If ${\displaystyle \displaystyle f(x)={\frac {x+\sin x}{1+x^{2}}}}$, then its clear it is positive, tends to 0, and agrees with the summands on the natural numbers. So we should prove it is never eventually decreasing. Taking the derivative,

${\displaystyle \displaystyle f'(x)={\frac {(1+\cos x)(1+x^{2})-2x(x+\sin x)}{(1+x^{2})^{2}}}}$

We want to show that ƒ is never eventually decreasing. For this, it suffices to find a sequence x_n of values that grow with no limit, and for which ƒ'(x_n) is positive. How would be go about finding such a sequence? Let us look at the enumerator more carefully. Our best bet to make ƒ'(x_n) positive is to choose x_n such that the positive term is maximal.
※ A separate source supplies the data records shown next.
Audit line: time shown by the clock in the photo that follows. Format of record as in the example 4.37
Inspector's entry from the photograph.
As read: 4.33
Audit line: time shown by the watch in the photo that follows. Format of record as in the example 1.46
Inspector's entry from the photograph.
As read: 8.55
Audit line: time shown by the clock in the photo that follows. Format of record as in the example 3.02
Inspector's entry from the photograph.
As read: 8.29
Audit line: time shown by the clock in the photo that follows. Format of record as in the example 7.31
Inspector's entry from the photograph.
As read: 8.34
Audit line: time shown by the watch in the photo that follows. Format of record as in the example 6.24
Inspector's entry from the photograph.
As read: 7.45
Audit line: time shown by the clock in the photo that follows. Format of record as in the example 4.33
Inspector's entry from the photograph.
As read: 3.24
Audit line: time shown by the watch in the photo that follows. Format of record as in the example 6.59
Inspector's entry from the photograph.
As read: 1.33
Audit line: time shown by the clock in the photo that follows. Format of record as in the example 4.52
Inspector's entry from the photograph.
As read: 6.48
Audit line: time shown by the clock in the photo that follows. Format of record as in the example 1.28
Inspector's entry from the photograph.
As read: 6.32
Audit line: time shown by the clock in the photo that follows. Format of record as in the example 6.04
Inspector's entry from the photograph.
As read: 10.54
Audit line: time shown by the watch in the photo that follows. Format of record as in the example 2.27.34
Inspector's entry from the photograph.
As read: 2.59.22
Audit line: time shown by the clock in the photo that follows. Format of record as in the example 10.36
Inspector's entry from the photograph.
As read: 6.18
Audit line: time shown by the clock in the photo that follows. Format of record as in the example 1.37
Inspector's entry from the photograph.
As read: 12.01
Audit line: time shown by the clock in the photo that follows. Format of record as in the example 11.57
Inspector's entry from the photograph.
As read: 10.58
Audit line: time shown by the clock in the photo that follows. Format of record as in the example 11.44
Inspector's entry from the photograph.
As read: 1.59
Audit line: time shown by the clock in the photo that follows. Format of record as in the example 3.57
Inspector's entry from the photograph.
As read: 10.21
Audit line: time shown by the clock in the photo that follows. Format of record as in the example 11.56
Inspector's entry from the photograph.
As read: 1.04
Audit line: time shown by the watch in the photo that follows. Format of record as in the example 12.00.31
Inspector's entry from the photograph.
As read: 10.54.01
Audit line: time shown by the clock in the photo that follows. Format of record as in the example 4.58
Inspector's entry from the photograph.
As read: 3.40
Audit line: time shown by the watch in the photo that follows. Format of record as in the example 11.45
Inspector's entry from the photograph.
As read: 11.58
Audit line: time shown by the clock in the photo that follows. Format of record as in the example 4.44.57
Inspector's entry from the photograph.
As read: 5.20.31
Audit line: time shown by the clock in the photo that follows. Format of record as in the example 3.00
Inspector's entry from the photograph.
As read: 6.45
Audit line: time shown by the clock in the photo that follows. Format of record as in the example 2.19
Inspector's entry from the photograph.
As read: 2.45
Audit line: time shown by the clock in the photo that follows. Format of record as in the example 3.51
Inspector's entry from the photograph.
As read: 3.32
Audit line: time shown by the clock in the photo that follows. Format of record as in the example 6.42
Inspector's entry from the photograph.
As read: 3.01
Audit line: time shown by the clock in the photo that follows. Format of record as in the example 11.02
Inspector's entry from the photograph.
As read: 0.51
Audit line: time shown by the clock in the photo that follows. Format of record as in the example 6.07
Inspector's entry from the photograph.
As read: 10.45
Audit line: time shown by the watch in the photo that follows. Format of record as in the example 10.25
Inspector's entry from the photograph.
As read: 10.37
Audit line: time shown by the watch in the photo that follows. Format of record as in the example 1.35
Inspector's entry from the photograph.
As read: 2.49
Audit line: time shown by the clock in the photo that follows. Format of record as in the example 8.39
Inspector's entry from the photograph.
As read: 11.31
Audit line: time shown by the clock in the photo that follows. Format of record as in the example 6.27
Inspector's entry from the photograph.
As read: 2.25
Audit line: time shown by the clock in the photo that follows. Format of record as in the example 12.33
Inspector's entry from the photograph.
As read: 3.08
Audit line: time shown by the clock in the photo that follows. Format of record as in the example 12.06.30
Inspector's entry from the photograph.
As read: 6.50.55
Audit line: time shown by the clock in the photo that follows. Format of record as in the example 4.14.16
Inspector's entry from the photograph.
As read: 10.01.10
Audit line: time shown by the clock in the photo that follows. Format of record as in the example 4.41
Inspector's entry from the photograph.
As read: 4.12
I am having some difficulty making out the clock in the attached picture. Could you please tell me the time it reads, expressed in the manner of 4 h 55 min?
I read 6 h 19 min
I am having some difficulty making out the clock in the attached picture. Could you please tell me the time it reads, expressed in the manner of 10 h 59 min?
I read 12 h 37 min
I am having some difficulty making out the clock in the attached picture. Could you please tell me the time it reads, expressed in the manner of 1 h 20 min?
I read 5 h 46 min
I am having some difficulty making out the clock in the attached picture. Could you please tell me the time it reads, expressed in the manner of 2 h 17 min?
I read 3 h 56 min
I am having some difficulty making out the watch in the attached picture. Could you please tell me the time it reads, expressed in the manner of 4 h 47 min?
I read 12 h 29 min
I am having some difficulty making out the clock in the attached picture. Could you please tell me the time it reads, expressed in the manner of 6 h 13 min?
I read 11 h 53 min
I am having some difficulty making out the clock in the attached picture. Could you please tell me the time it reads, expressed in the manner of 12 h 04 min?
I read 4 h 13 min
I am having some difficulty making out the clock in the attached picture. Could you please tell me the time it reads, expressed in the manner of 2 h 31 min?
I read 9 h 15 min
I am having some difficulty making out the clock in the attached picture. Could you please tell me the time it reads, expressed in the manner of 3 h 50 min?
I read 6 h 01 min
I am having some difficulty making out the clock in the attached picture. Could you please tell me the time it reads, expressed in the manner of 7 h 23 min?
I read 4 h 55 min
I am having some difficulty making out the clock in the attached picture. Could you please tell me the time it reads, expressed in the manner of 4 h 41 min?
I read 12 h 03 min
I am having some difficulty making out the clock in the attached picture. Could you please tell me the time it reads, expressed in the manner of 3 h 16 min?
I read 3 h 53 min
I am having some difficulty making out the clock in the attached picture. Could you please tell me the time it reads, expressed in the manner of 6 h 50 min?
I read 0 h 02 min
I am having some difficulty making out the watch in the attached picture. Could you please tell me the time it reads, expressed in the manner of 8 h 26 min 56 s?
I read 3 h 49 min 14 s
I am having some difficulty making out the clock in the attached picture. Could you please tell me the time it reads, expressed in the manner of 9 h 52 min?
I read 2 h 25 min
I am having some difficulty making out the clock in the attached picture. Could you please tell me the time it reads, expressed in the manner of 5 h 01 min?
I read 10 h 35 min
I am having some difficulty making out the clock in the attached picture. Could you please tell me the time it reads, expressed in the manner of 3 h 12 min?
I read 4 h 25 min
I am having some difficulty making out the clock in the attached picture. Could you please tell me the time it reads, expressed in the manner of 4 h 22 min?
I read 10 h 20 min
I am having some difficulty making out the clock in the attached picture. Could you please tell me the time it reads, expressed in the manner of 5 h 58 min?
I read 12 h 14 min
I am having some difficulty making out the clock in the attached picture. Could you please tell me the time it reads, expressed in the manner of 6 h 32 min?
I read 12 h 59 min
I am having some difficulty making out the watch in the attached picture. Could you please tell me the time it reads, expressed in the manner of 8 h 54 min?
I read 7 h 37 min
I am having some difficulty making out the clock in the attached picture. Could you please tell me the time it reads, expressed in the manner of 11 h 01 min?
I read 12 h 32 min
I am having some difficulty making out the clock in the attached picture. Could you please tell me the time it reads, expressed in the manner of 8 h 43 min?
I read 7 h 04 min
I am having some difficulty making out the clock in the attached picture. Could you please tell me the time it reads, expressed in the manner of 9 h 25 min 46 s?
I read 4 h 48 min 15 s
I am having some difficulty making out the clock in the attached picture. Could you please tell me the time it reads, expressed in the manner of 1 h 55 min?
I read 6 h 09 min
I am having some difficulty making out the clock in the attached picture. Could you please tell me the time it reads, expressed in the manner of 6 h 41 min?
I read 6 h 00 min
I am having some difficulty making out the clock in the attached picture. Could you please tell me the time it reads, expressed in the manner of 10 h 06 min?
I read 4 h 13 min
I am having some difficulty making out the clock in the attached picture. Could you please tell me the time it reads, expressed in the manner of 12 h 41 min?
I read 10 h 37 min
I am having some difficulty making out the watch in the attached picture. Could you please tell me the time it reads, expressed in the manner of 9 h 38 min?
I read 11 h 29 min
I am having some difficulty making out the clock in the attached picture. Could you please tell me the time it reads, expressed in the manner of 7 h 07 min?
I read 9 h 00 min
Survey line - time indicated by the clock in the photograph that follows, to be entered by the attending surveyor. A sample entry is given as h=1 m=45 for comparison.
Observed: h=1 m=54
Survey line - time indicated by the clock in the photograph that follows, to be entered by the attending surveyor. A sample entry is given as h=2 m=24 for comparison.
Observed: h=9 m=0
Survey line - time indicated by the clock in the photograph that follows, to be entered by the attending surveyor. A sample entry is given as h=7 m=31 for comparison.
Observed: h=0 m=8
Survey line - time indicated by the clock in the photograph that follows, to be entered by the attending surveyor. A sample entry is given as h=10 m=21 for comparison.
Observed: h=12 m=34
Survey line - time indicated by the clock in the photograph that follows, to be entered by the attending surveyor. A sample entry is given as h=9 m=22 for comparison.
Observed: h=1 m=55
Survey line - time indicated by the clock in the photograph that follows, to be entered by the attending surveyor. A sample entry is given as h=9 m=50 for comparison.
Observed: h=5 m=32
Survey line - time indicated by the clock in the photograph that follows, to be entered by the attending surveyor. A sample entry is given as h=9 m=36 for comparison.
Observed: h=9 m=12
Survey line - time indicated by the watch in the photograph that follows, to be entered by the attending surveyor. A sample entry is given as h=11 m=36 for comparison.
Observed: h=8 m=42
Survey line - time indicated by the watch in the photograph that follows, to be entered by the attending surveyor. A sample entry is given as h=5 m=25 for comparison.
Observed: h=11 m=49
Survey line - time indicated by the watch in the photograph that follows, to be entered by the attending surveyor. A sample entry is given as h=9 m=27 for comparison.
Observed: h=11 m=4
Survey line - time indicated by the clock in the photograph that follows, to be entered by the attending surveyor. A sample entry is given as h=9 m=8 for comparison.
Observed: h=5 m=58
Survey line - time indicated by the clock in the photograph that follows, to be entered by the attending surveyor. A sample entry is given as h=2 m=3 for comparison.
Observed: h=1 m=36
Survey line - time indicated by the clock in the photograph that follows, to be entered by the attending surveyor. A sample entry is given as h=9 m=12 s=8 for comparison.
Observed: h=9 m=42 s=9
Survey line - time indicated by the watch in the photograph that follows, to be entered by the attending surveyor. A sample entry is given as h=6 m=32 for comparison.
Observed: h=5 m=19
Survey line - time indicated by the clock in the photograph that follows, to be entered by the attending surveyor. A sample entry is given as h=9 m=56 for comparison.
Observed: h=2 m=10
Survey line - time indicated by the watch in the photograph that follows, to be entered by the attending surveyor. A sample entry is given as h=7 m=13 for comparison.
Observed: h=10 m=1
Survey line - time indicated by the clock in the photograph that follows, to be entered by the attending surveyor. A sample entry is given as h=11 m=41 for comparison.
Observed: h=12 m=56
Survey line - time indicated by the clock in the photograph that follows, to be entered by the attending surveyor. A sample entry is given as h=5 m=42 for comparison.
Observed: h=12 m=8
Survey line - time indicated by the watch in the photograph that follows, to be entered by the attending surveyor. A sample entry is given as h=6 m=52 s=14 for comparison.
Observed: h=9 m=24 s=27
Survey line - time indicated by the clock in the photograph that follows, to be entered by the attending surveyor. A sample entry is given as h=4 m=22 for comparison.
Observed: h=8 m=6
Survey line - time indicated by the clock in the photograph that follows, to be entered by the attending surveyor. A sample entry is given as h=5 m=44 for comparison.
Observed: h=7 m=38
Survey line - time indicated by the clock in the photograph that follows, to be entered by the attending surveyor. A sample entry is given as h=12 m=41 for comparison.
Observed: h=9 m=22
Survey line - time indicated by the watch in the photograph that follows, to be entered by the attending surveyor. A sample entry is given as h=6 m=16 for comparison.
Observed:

This is achieved when cos(x_n) = 1. In this case, sin(x_n) = 0 and we find that the enumerator becomes 2(1+x_n²)-2x_n² = 2 > 0. Hence, we choose ${\displaystyle \displaystyle x_{n}=2n\pi }$ for any integer n, and double check that indeed the numerator becomes:

${\displaystyle \displaystyle {\begin{aligned}&(1+\cos(2n\pi ))(1+(2n\pi )^{2})-2(2n\pi )((2n\pi )+\sin(2n\pi ))\\=\ &2(1+4n^{2}\pi ^{2})-8n^{2}\pi ^{2}\\=\ &2>0\end{aligned}}}$

The denominator is always positive, so ${\displaystyle \displaystyle f'(x_{n})>0}$ for these values of ${\displaystyle \displaystyle x_{n}}$, so that ${\displaystyle \displaystyle f(x_{n})}$ is increasing at these values of ${\displaystyle \displaystyle x_{n}}$. Since ${\displaystyle \displaystyle 2n\pi }$ grows with no limit, ${\displaystyle \displaystyle f(x)}$ is never eventually decreasing, and hence the integral test fails.